Exercise details
Write the data out again exactly, with every picture removed.

[[ Dataset, beginning ]]

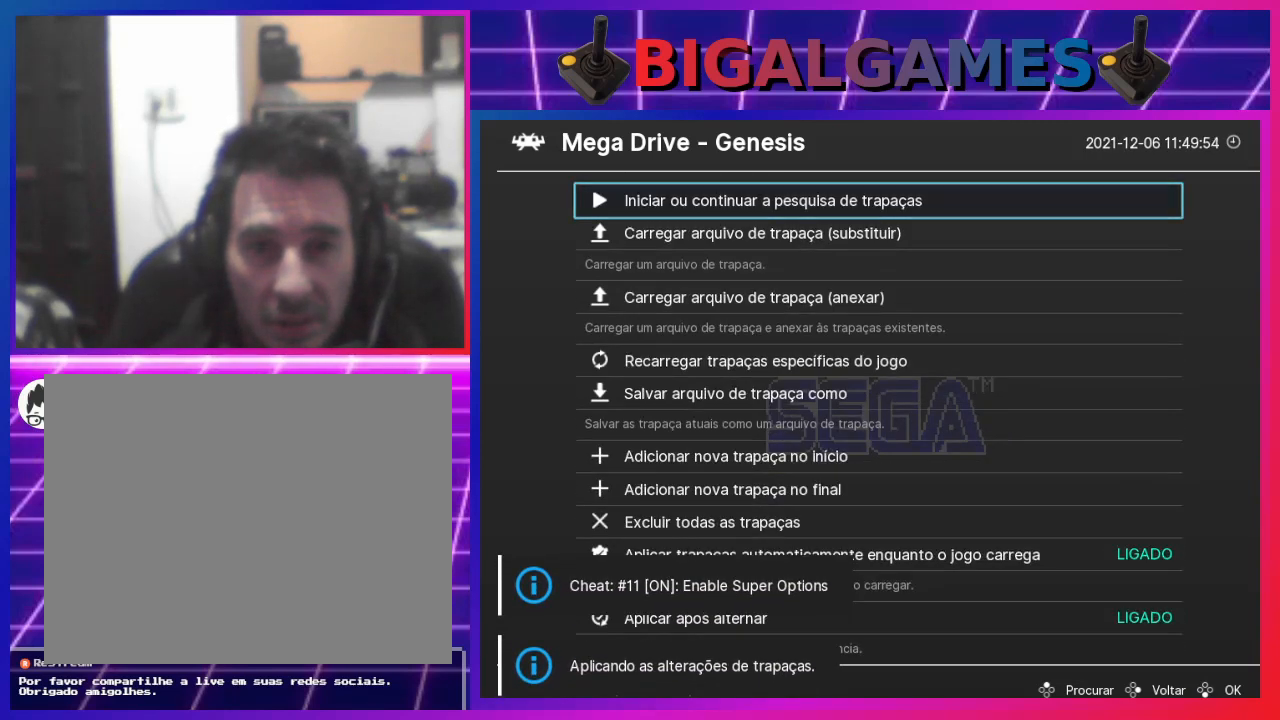
{"buttons": [], "left_stick": "center", "right_stick": "center", "events": []}
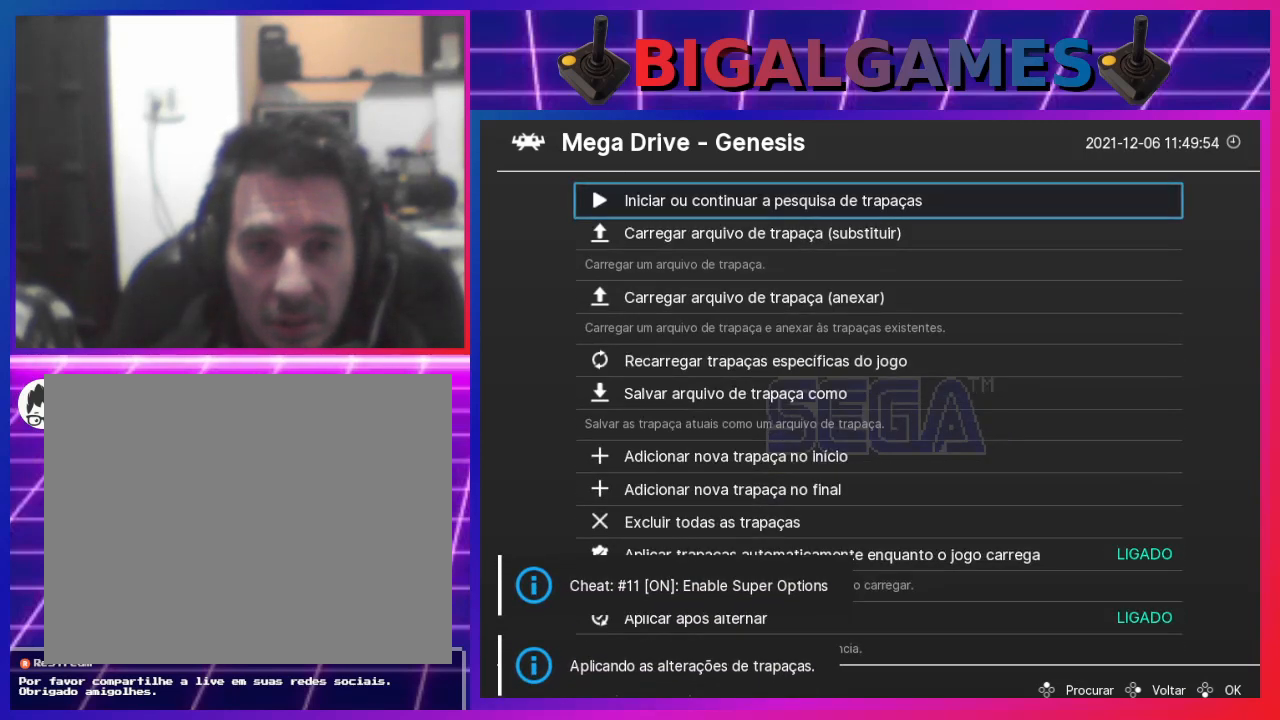
{"buttons": [], "left_stick": "center", "right_stick": "center", "events": []}
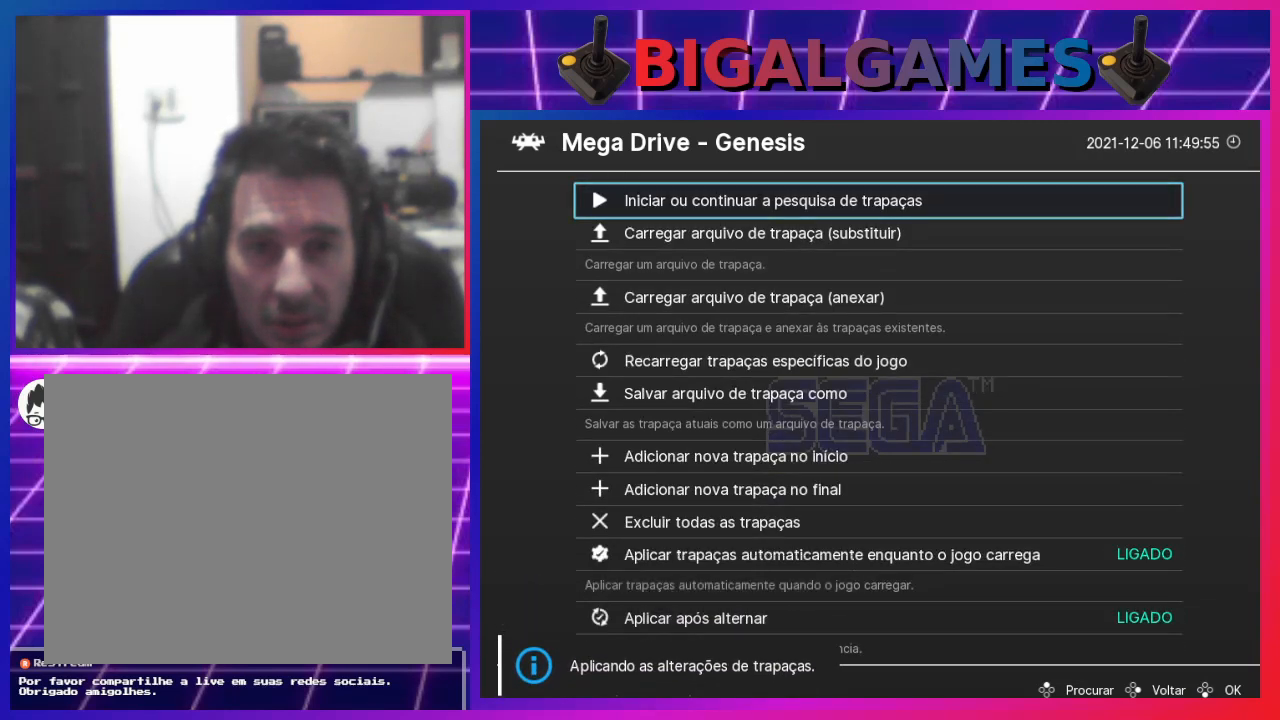
{"buttons": [], "left_stick": "center", "right_stick": "center", "events": [[100, "CIRCLE", "down"], [200, "CIRCLE", "up"]]}
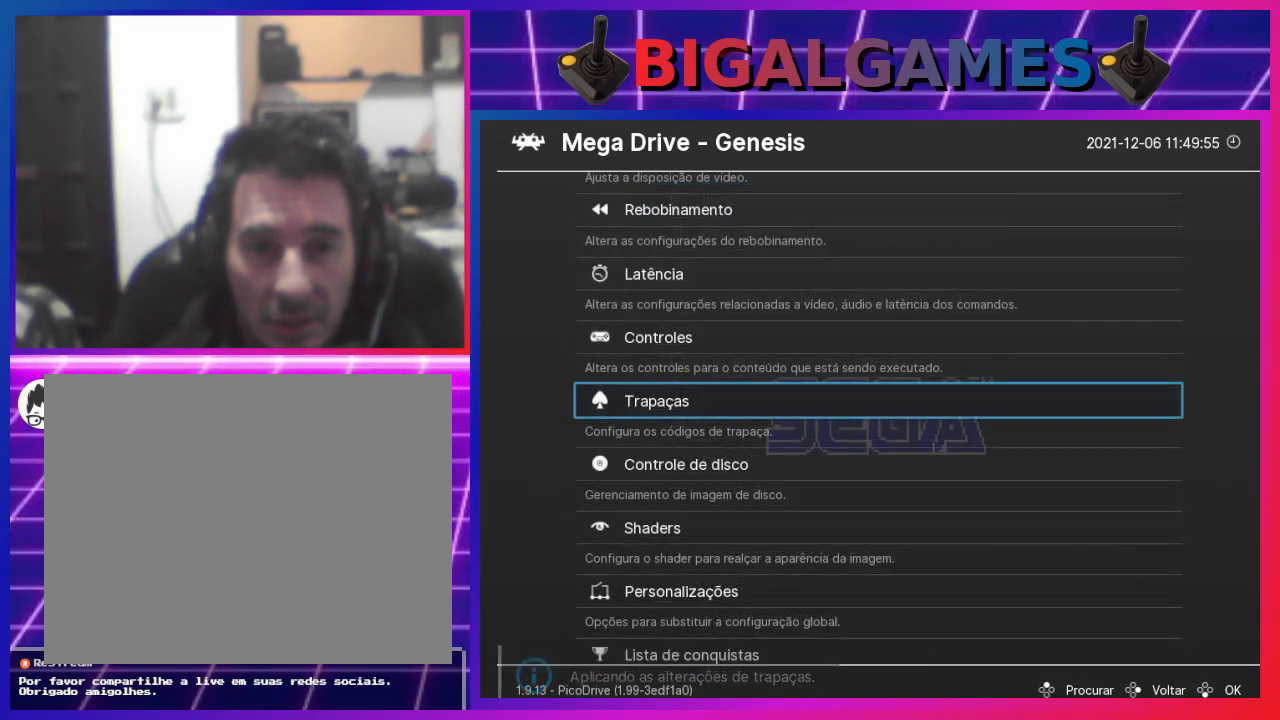
{"buttons": [], "left_stick": "center", "right_stick": "center", "events": [[367, "DPAD_UP", "down"], [467, "DPAD_UP", "up"]]}
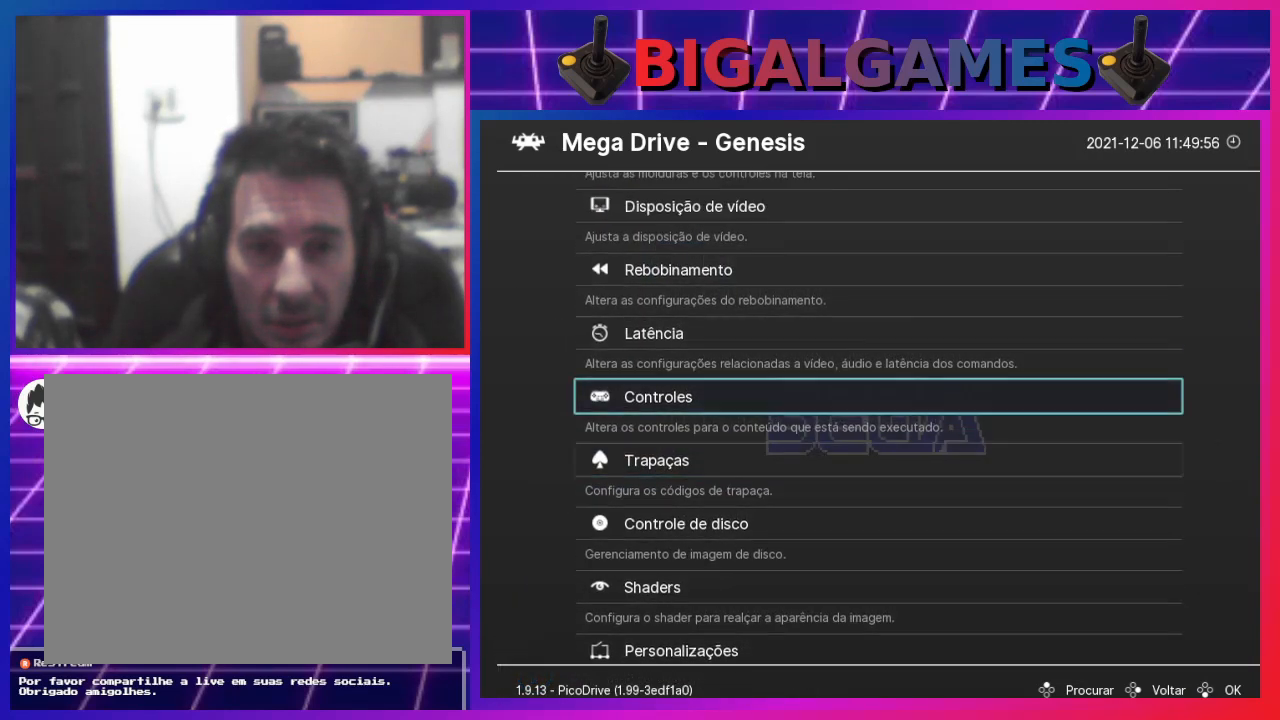
{"buttons": ["DPAD_UP"], "left_stick": "center", "right_stick": "center", "events": [[33, "DPAD_UP", "down"]]}
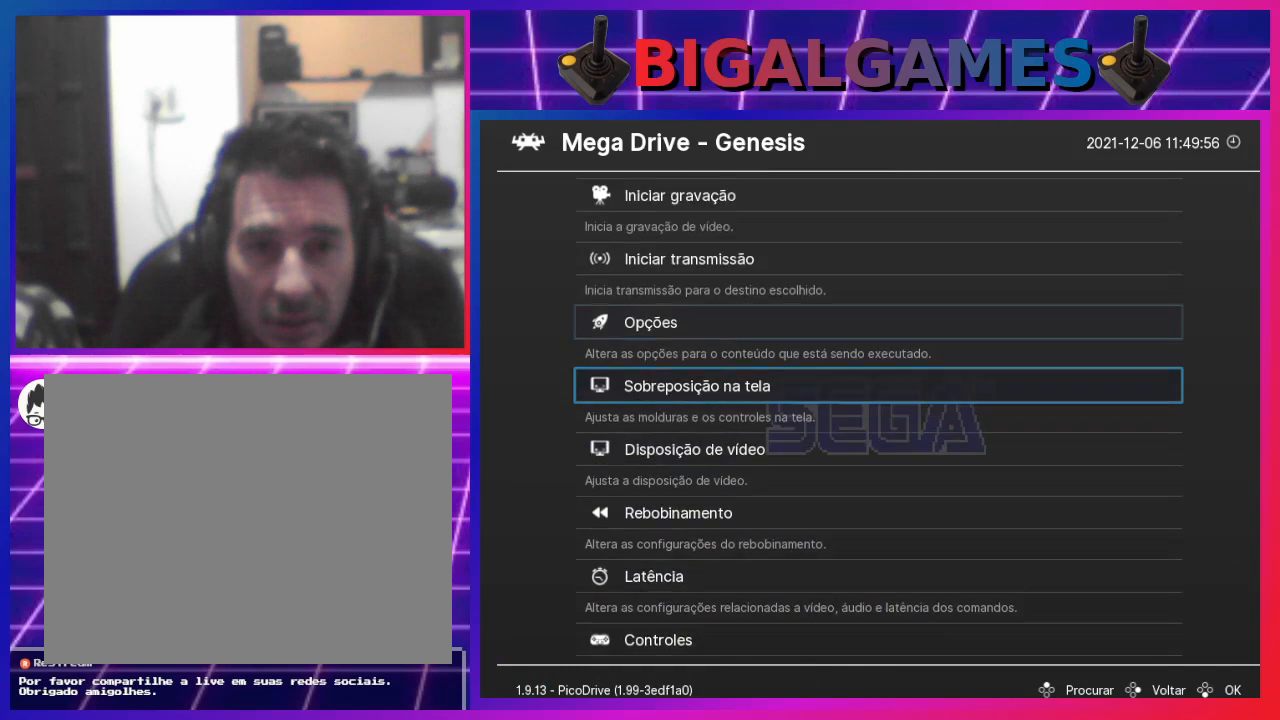
{"buttons": ["DPAD_UP"], "left_stick": "center", "right_stick": "center", "events": [[267, "DPAD_UP", "up"], [500, "DPAD_UP", "down"]]}
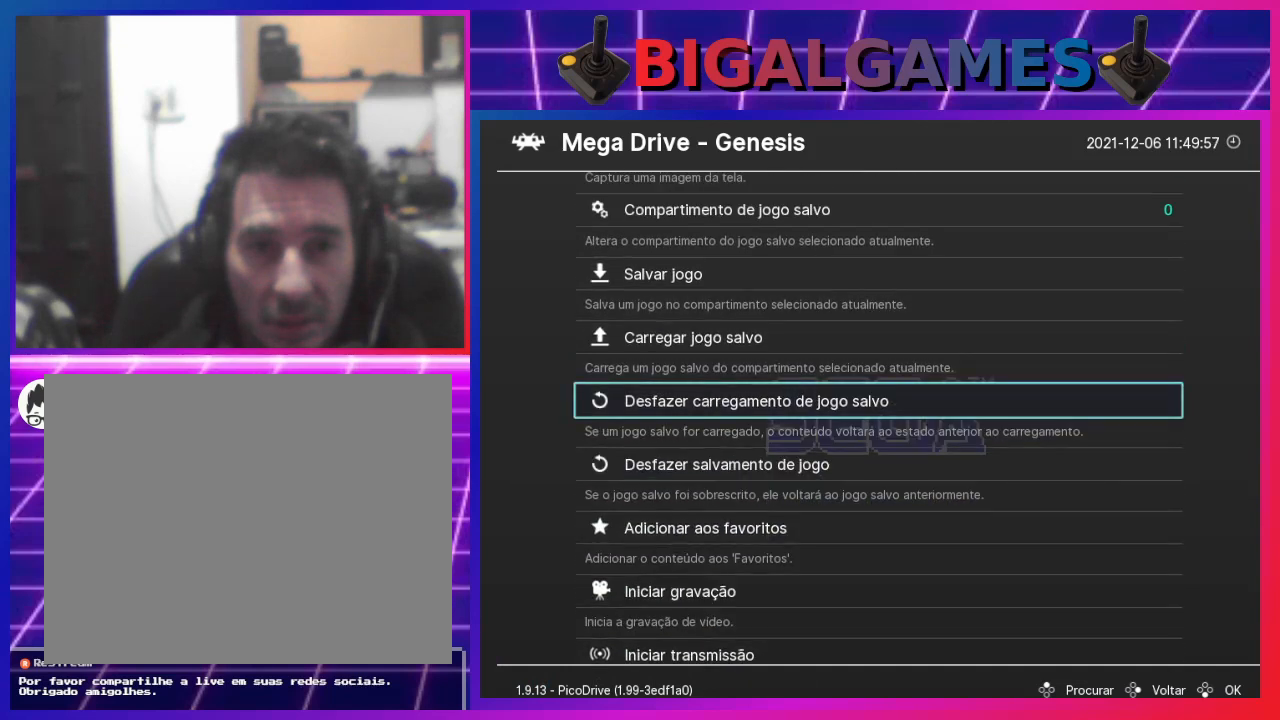
{"buttons": [], "left_stick": "center", "right_stick": "center", "events": [[133, "DPAD_UP", "up"], [200, "DPAD_UP", "down"], [300, "DPAD_UP", "up"], [367, "DPAD_UP", "down"], [500, "DPAD_UP", "up"]]}
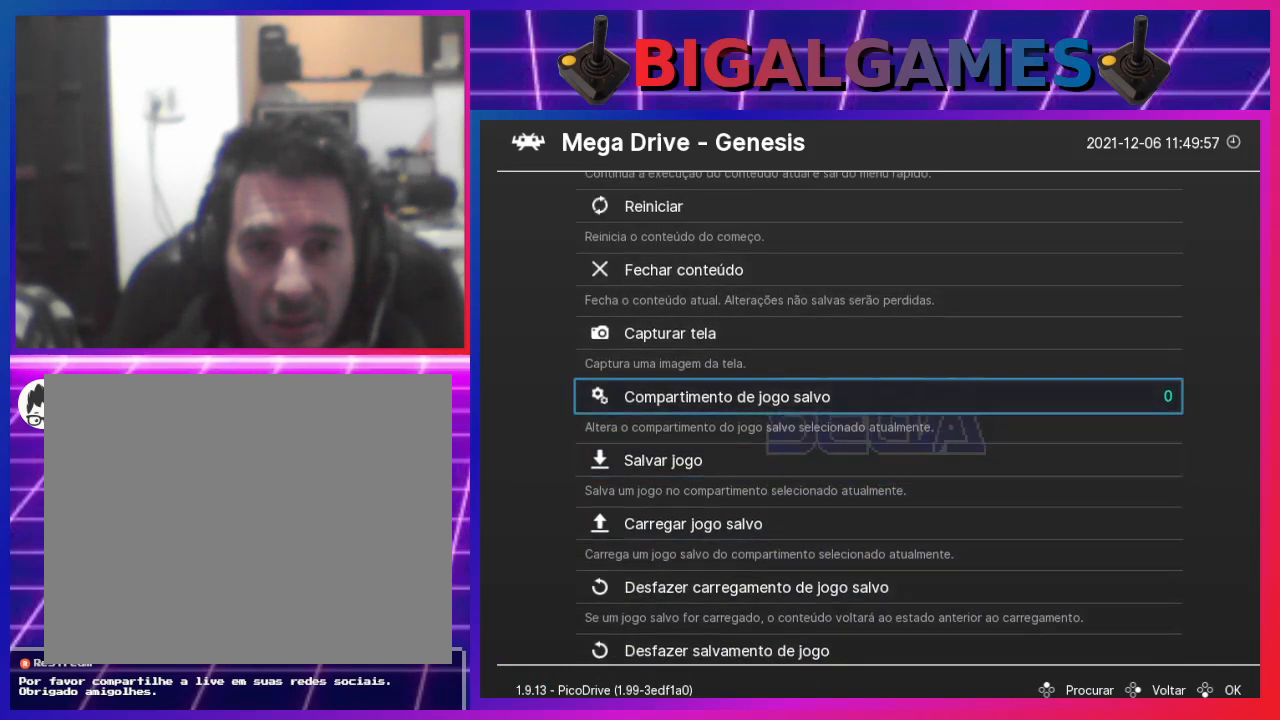
{"buttons": [], "left_stick": "center", "right_stick": "center", "events": [[67, "DPAD_UP", "down"], [167, "DPAD_UP", "up"], [200, "DPAD_UP", "down"], [300, "DPAD_UP", "up"], [400, "DPAD_UP", "down"], [467, "DPAD_UP", "up"]]}
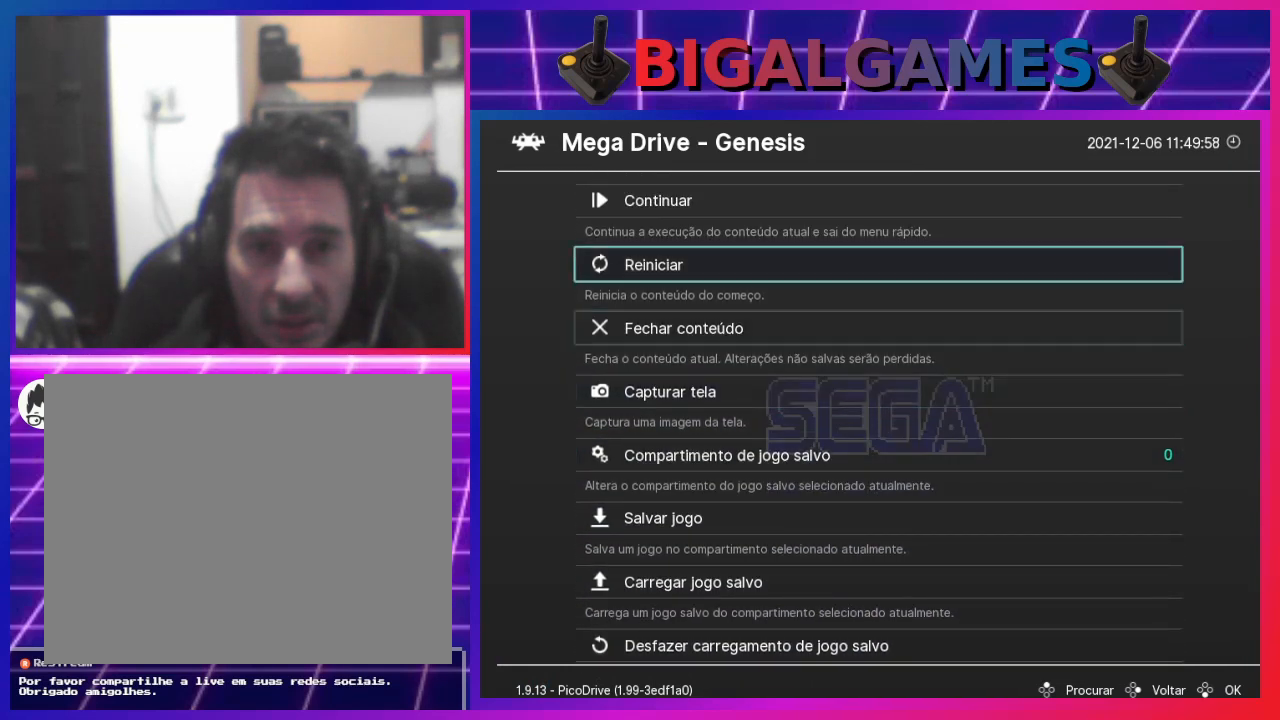
{"buttons": [], "left_stick": "center", "right_stick": "center", "events": [[67, "DPAD_UP", "down"], [133, "DPAD_UP", "up"]]}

[[ Dataset, end ]]

The completed task
{"buttons": [], "left_stick": "center", "right_stick": "center", "events": []}
{"buttons": [], "left_stick": "center", "right_stick": "center", "events": []}
{"buttons": [], "left_stick": "center", "right_stick": "center", "events": [[100, "CIRCLE", "down"], [200, "CIRCLE", "up"]]}
{"buttons": [], "left_stick": "center", "right_stick": "center", "events": [[367, "DPAD_UP", "down"], [467, "DPAD_UP", "up"]]}
{"buttons": ["DPAD_UP"], "left_stick": "center", "right_stick": "center", "events": [[33, "DPAD_UP", "down"]]}
{"buttons": ["DPAD_UP"], "left_stick": "center", "right_stick": "center", "events": [[267, "DPAD_UP", "up"], [500, "DPAD_UP", "down"]]}
{"buttons": [], "left_stick": "center", "right_stick": "center", "events": [[133, "DPAD_UP", "up"], [200, "DPAD_UP", "down"], [300, "DPAD_UP", "up"], [367, "DPAD_UP", "down"], [500, "DPAD_UP", "up"]]}
{"buttons": [], "left_stick": "center", "right_stick": "center", "events": [[67, "DPAD_UP", "down"], [167, "DPAD_UP", "up"], [200, "DPAD_UP", "down"], [300, "DPAD_UP", "up"], [400, "DPAD_UP", "down"], [467, "DPAD_UP", "up"]]}
{"buttons": [], "left_stick": "center", "right_stick": "center", "events": [[67, "DPAD_UP", "down"], [133, "DPAD_UP", "up"]]}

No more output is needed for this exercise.